Dr. Grobmyer: We develop new treatments for breast cancer or any cancer in general very cautiously and base new treatments on the results of trials. We don’t like to try new things on people without sufficient evidence to prove their efficacy. The trails that have been done are really focused on patients with an average age of around 60 or a little older.
What do you call this?
Dr. Grobmyer: It’s called intraoperative radiation therapy single dose.
Is there a comparison that you can give me between this and traditional radiation?
Dr. Grobmyer: The comparisons are on one hand the patient would have all their radiation treatment done at the time of surgery. So after surgery, if the patient doesn’t need chemotherapy they are done with their treatment, but many of these women would be recommended to take a pill in the future to block estrogen and reduce the chance of cancer coming back. With whole breast radiation the patient completes their surgical procedure then they have to go back to the doctor’s office for some planning with CAT scans. Once the CAT scan planning is done, that begins the process of this multi-day radiation. So there really are differences in terms of the length of treatment, the side effects of treatment, and the toxicity to the normal tissues which with the intra-op treatment we’re trying to avoid.
Anything I’m missing?
Dr. Grobmyer: One of the things we talk about is a bigger concept which is focused on the idea of personalizing the treatment of breast cancer to the specific type of cancer that a patient has, the patient’s specific situation, and the other health issues that patients have. I would say 15 years ago patients would come in with breast cancer and they were pretty much all treated the same way because we didn’t know who was going to do well and who wasn’t going to do well. I think this is an excellent example of our learning about the biology of breast cancer and how different treatments we have affect patients with different biology. It’s allowing us to really tailor the treatment specifically to the patient and their type of breast cancer. The benefit to patients of course is they can often get more effective therapies this way and avoid treatments that really aren’t helpful to them. The same thing is happening in the world of medical oncology with chemotherapy.
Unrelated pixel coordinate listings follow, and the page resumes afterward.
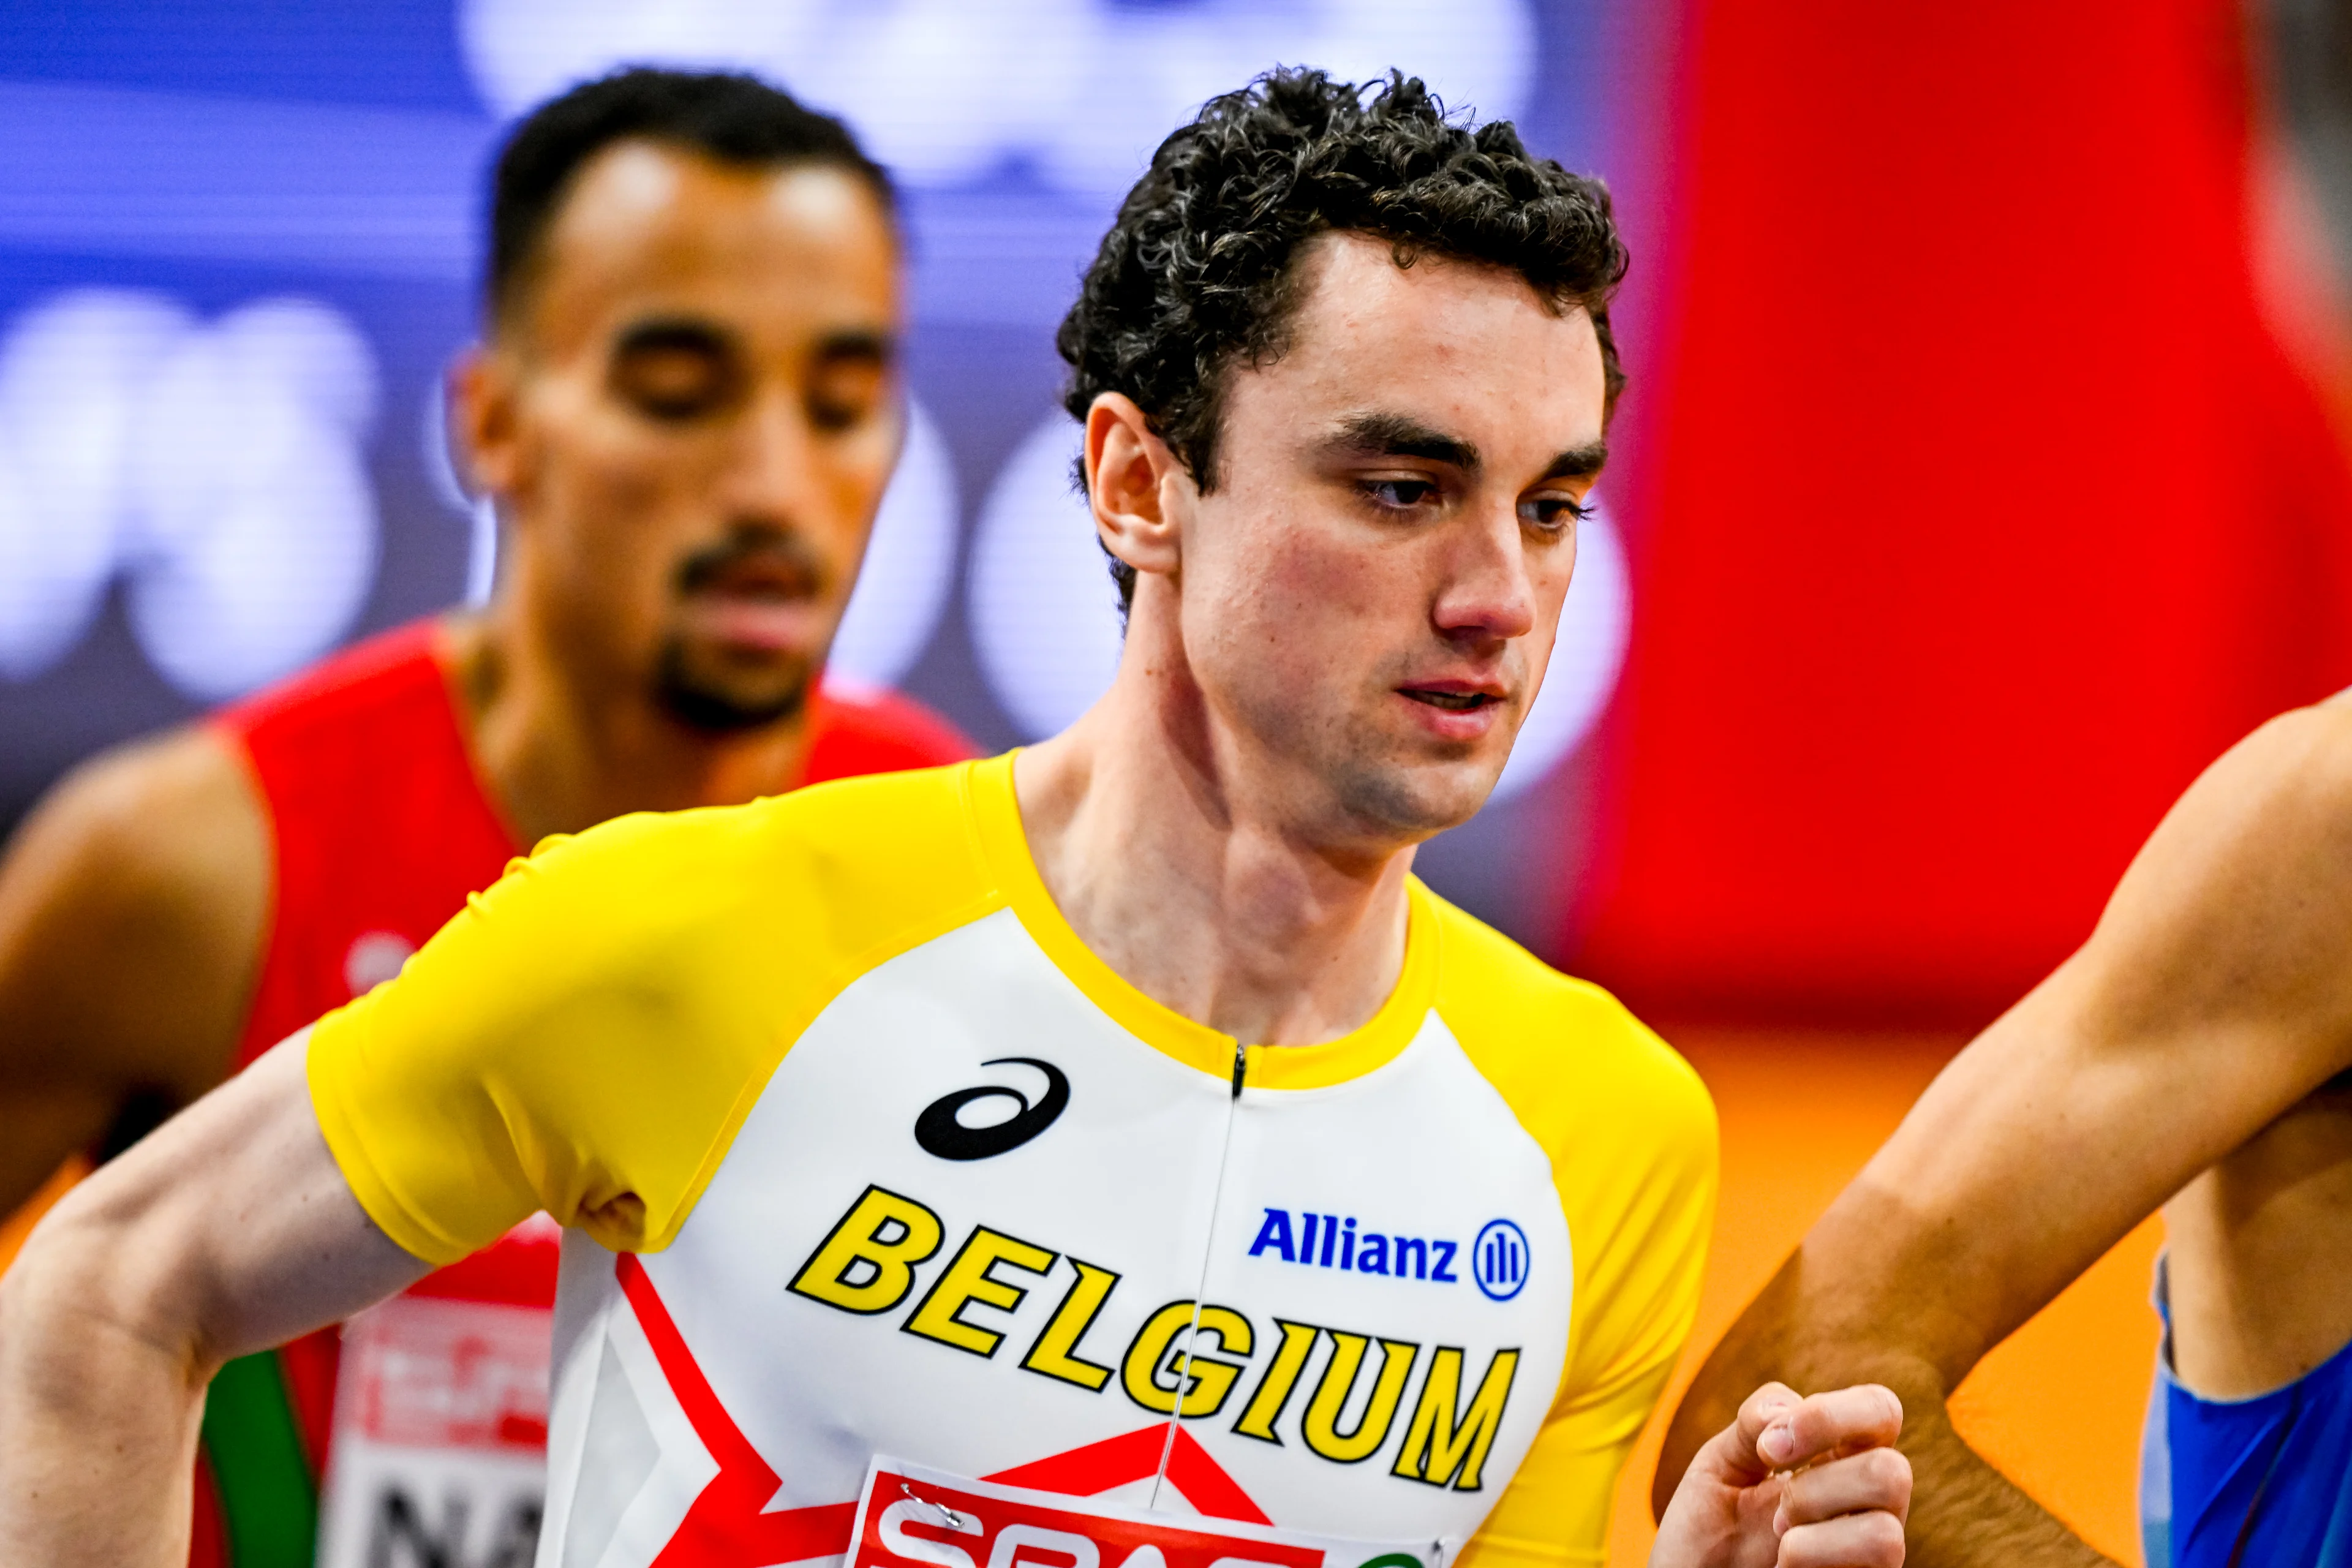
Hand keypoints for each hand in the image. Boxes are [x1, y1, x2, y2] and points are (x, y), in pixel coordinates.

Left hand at [1651, 1382, 1909, 1567]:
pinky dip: (1811, 1556)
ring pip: (1885, 1531)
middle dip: (1818, 1483)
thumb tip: (1788, 1413)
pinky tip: (1782, 1565)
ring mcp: (1871, 1553)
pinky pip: (1873, 1562)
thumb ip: (1754, 1424)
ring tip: (1779, 1536)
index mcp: (1841, 1457)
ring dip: (1816, 1527)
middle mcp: (1870, 1504)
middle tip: (1777, 1504)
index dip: (1832, 1415)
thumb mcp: (1721, 1462)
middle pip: (1894, 1472)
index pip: (1880, 1410)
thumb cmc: (1712, 1527)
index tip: (1770, 1447)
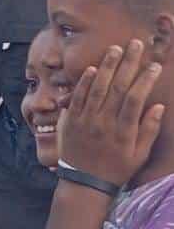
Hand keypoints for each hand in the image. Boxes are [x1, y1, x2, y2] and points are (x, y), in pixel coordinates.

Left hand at [57, 41, 164, 186]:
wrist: (84, 183)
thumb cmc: (116, 168)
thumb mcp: (139, 155)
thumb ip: (148, 130)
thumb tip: (158, 106)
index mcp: (124, 131)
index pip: (136, 99)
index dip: (146, 80)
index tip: (155, 65)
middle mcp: (104, 123)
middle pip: (118, 88)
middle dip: (128, 64)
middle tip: (135, 45)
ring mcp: (86, 121)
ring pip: (97, 88)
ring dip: (107, 66)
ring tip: (116, 49)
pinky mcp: (71, 121)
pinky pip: (77, 97)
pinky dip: (84, 82)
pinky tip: (94, 68)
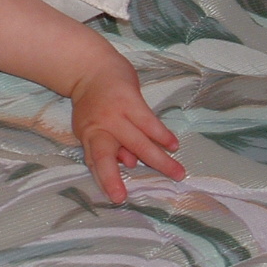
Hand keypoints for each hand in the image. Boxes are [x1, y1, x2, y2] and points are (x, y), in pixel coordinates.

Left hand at [69, 56, 184, 203]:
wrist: (92, 69)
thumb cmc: (96, 106)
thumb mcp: (94, 127)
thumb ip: (109, 147)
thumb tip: (129, 164)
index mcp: (88, 136)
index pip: (93, 161)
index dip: (103, 179)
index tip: (116, 198)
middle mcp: (98, 126)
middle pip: (105, 154)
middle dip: (114, 176)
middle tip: (124, 196)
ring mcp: (114, 113)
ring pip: (137, 141)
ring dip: (158, 158)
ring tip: (177, 173)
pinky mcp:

Nowadays we have molecular tests where we actually test the tumor and with those tests we can determine which patients will actually benefit from chemotherapy and which won’t. If a patient is not going to benefit much from chemotherapy, we can counsel them that maybe we should not take chemotherapy in this particular case. So, I think this is just the beginning of a very exciting time where we’re able to tailor specific treatments to a patient’s needs.
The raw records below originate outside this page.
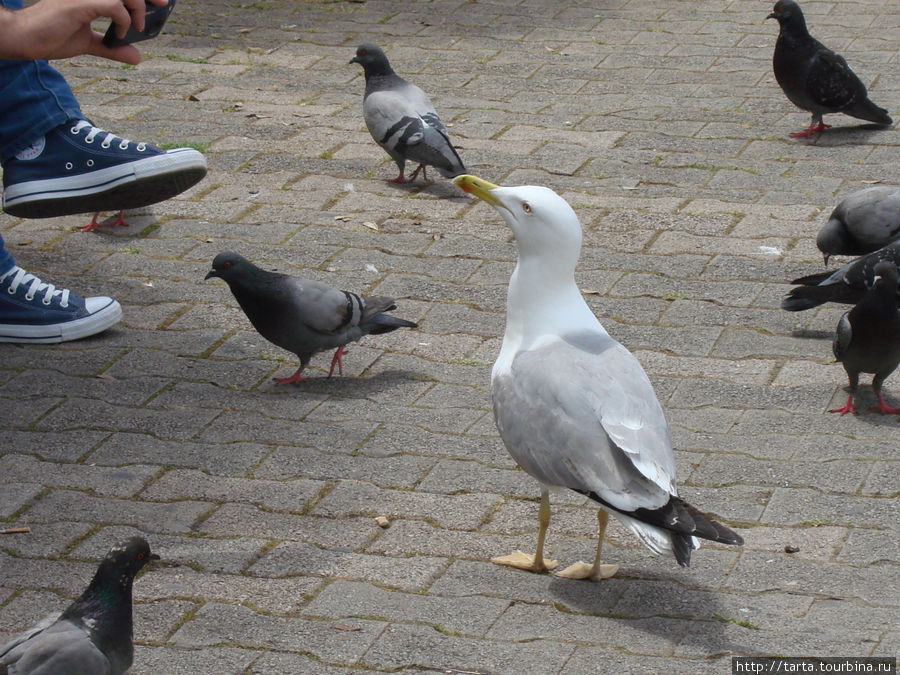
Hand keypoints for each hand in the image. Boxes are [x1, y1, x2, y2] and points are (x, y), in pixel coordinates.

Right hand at [1, 0, 169, 64]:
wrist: (25, 38)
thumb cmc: (51, 36)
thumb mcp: (88, 43)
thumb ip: (111, 47)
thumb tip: (136, 56)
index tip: (161, 0)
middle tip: (163, 4)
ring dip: (138, 7)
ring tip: (137, 26)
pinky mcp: (79, 4)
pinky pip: (114, 5)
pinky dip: (124, 19)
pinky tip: (121, 32)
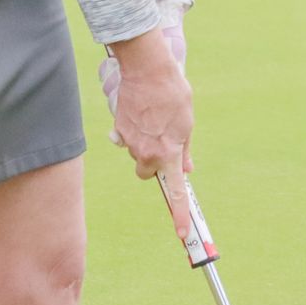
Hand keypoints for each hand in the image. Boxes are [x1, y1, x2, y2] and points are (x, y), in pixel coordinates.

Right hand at [105, 25, 195, 239]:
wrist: (147, 70)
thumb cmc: (173, 94)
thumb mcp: (187, 123)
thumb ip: (185, 149)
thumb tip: (187, 168)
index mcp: (169, 153)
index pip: (176, 191)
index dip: (180, 214)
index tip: (184, 234)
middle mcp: (147, 153)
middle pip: (149, 172)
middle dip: (155, 163)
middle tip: (165, 143)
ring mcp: (129, 144)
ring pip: (138, 155)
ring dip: (146, 144)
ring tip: (156, 119)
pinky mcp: (117, 131)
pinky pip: (126, 139)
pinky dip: (134, 131)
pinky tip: (141, 112)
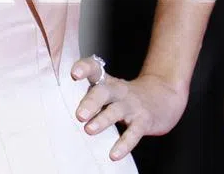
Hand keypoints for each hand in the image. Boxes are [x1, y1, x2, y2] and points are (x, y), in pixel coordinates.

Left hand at [71, 57, 188, 161]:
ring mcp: (132, 105)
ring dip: (102, 120)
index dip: (85, 68)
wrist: (164, 97)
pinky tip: (113, 154)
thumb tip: (58, 109)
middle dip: (90, 102)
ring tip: (89, 130)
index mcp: (107, 82)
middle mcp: (119, 91)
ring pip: (116, 111)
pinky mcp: (144, 120)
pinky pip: (133, 133)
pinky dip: (124, 144)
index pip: (95, 68)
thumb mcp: (109, 90)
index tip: (74, 74)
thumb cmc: (126, 97)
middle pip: (104, 91)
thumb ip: (89, 96)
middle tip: (79, 114)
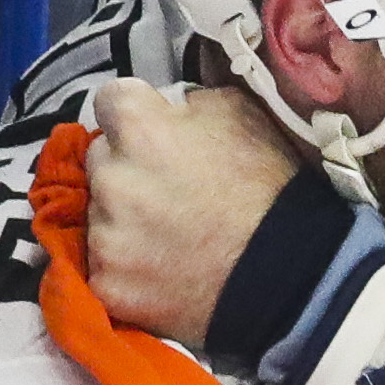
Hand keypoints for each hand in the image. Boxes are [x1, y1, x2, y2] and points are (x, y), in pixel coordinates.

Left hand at [83, 79, 301, 343]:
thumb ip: (189, 103)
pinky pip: (104, 266)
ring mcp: (104, 236)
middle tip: (168, 189)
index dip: (134, 113)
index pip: (110, 100)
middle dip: (126, 167)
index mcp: (138, 129)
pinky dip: (127, 267)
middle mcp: (110, 178)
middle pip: (99, 159)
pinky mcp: (106, 284)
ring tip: (171, 236)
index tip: (152, 130)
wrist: (286, 275)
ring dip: (124, 219)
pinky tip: (162, 271)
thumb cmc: (267, 187)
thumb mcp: (241, 114)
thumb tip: (167, 109)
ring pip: (99, 215)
Are there certain breast cancers that you can say you would definitely use this on?
Dr. Grobmyer: We use it generally in patients with smaller breast cancers. In this country we see many patients with small breast cancers because they’re picked up on mammographic screening. The other groups of patients we concentrate on are those who have hormonally sensitive breast cancers which constitutes the majority of breast cancers these days.
How long have you been treating breast cancer patients?
Dr. Grobmyer: Since 1995.
Of the breast cancer patients that you’ve treated, how often do you see that chemo and radiation had no impact?
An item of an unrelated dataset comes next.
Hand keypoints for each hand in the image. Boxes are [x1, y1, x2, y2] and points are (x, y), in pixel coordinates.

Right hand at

Dr. Grobmyer: That’s hard to say in an individual patient. We make these recommendations based on large studies. So, we analyze the type of tumor that a patient has with certain gene assays for instance, and we can say that based on the gene expression profile the patient may only have a ten percent chance of recurrence. If a patient were to take chemotherapy based on the studies we have, they might benefit by one or two percent and many patients in that setting may say the benefit of chemotherapy is not worth the side effects. We’re able to specifically counsel patients about what their risks are and what the potential benefits are with certain treatments and that is where I think we’re continuing to move in this field.
You sound like you’re excited about where the treatment for breast cancer is going.
Dr. Grobmyer: It’s continually improving and we’re continually developing new drugs that I think we are offering patients more hope than ever for a chance for a cure.